# Keyboard suggestions



## froz (Oct 23, 2011)

Wife is looking for keyboard. I'm not a fan of the things so haven't really looked into them. Do they make USB keyboards or just bluetooth? Any recommendations while running CM9?

TIA


----------



## colt223 (Apr 19, 2012)

One of my TP's came with the HP Bluetooth keyboard that was made for the TP. It works great in CM9, but I rarely use it with the TP, mostly just use on my laptop when watching movies.
A USB keyboard would not work without a hassle with cables and a y-adapter and a power source, as the TP USB port does not provide power. So bluetooth is really the best option.


----------



## ron64 (Dec 20, 2011)

I use the Logitech Tablet Keyboard for Android 3.0+. I like it because it comes with a slipcase that tents out into a stand for use with the keyboard. Fairly easy to carry in a bag with the Touchpad, and a little more roomy than the keyboards that are built into cases.


----------



## Zzed (Oct 20, 2011)

froz said:


> Do they make USB keyboards or just bluetooth? Any recommendations while running CM9?


Bluetooth are the most straight forward to the Touchpad. When pairing you may need to type the pairing code on both the touchpad and keyboard < that took awhile to learn this. I like using a USB keyboard, but it takes an OTG w/ power cable to make it work. I use a USB wireless mouse/keyboard combo < yes! it works on OTG with CM9 nightly.


----------



## froz (Oct 23, 2011)

thanks everyone. appreciate the advice


----------



## fredgar (May 1, 2012)

Zagg makes a good Bluetooth kb. I have one for my daughters galaxy tab and it works great. Best part is you don't have to charge it but about 3 times a year. Yes a year.

Sent from my EVO using Tapatalk 2


----------



## silentmage (Aug 22, 2011)

check this out

http://bensoutlet.com/products/logitech-bluetooth

I've been eyeing one, just haven't bit the bullet on it


----------



## wineaux (Aug 28, 2012)

Check your local Target for an iHome iDM5 Bluetooth wireless keyboard / speakers that they have on clearance. It was originally $99.95, but I found it for only $ 29.95! It's not battery powered, but it's also a speakerphone, so it should make using Skype really easy, as well as other microphone based apps. The DCPI for the keyboard is :057 00 0324. Your mileage may vary on cost and availability because every Target does clearance markdowns differently, and your local stores may be out of stock on the item.


----------



## RolandDeschain79 (Feb 1, 2012)

froz said:


> Wife is looking for keyboard.
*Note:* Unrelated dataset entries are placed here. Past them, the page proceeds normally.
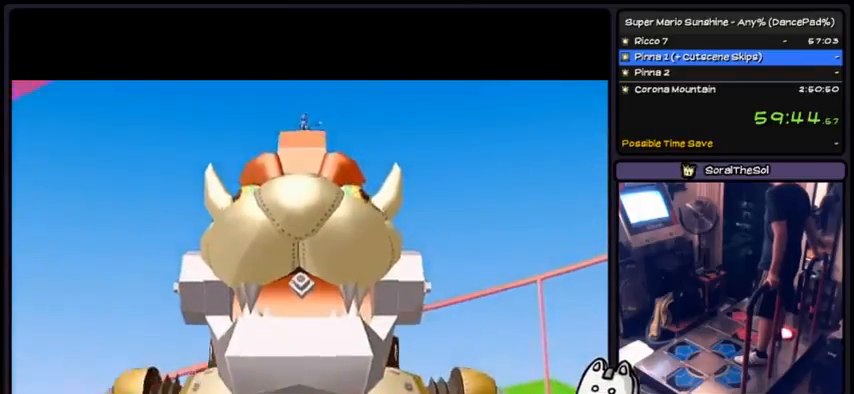
Gameplay with a controller (Nintendo layout); each line is a JSON object with the inputs held at the frame after it. "events" lists button and stick changes between this image and that frame as [ms after this image, input, new state], when the widget could be followed in between. Not read: L3 R3.
{"buttons": ["A", "DPAD_LEFT"], "events": [[167, "A", "up"], [167, "DPAD_RIGHT", "down"], [300, "DPAD_RIGHT", "up"], [333, "A", "down"], [467, "DPAD_LEFT", "down"]]}
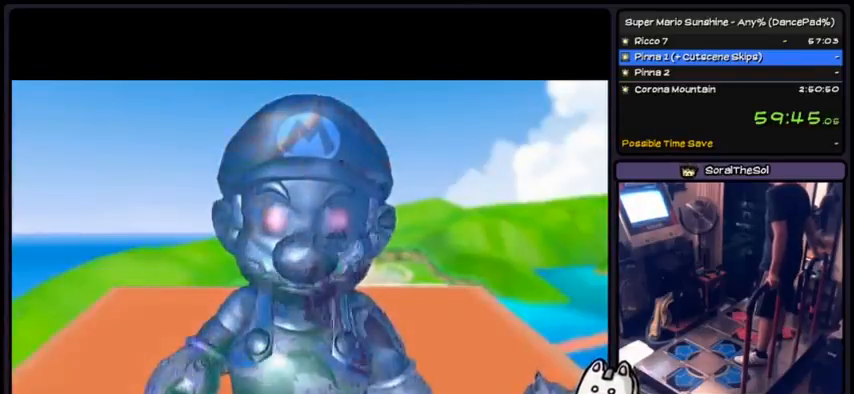
{"buttons": [], "events": [[100, "A", "up"], [100, "DPAD_LEFT", "up"], [200, "DPAD_DOWN", "down"], [234, "A", "down"], [367, "DPAD_DOWN", "up"], [501, "A", "up"]]}
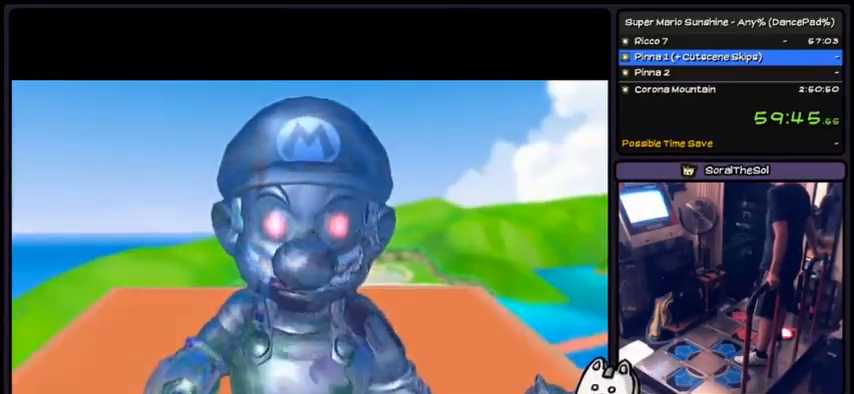
{"buttons": [], "events": [[33, "A", "down"], [200, "A", "up"], [333, "A", "down"], [500, "A", "up"]]}
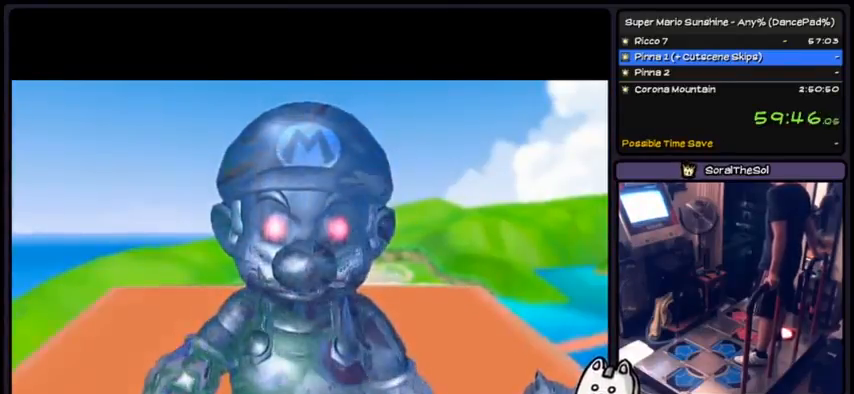
{"buttons": [], "events": [[34, "A", "down"], [301, "A", "up"], [334, "A", "down"], [501, "A", "up"]]}
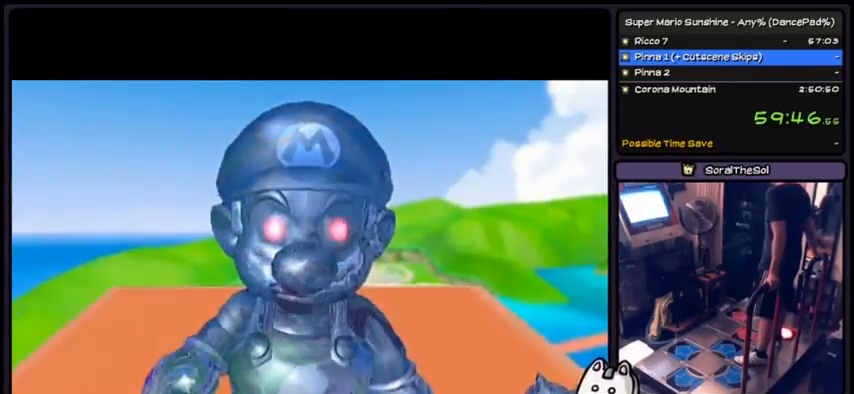
{"buttons": ["A"], "events": [[100, "A", "down"], [367, "A", "up"], [400, "A", "down"]]}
I'm not a fan of the things so haven't really looked into them. Do they make USB keyboards or just bluetooth? Any recommendations while running CM9?
> 
> TIA


Hi Tia

I've been using the Logitech Bluetooth Tablet Keyboard for almost as long as I have had my tablet. Its been great and really a solid build, I have dropped it several dozen times. I am still using the original set of batteries it came with too. The first time you use it you will need to pair it and type in four digits from the keyboard. After that you just need to turn it on and it pairs automatically. It also puts itself to sleep when you are not using it but when you click a key it wakes up and reconnects. I like the design of the other logitech one but its not designed to fit our tablet






Looks like you can pick them up for about $40 on ebay.
http://www.ebay.ca/i...#ht_1140wt_1151


----------



## halejohn3 (Jan 5, 2012)

Has anyone had any success getting a Microsoft wireless Arc keyboard to wok with an OTG cable and powered or a solar powered hub? I love the size and design of the keyboard but can't get it to work?


----------



## Hand-Check (Nov 11, 2012)

I have 6 different Bluetooth keyboards, 4 of which I use with a TouchPad on a regular basis.

The only Bluetooth keyboard that I was never able to get working was the HP iPAQ. It seems to be missing some tag or ID that tells the world that it's a keyboard -- it pairs, but as an "Other" device (both in Android and webOS).

The HP Bluetooth keyboard for the TouchPad works beautifully, as does the cheap folding BT keyboard I purchased on eBay (under $15 new), and as does the flexible, "roll-up" rubber keyboard (under $15 used).

The pleasant surprise is that my Think Outside StowAway accordion-style folding keyboard now works flawlessly. Earlier versions of Android (CM7 and early CM9) had problems with this keyboard getting lost every minute or so, and it would just start repeating a lower-case "s" character until another key was pressed. All better now, thank you. These keyboards are getting harder to find, but are the coolest full-sized keyboard that can fold up and fit in a shirt pocket (if you're that much of a geek).

Hope this helps.


----------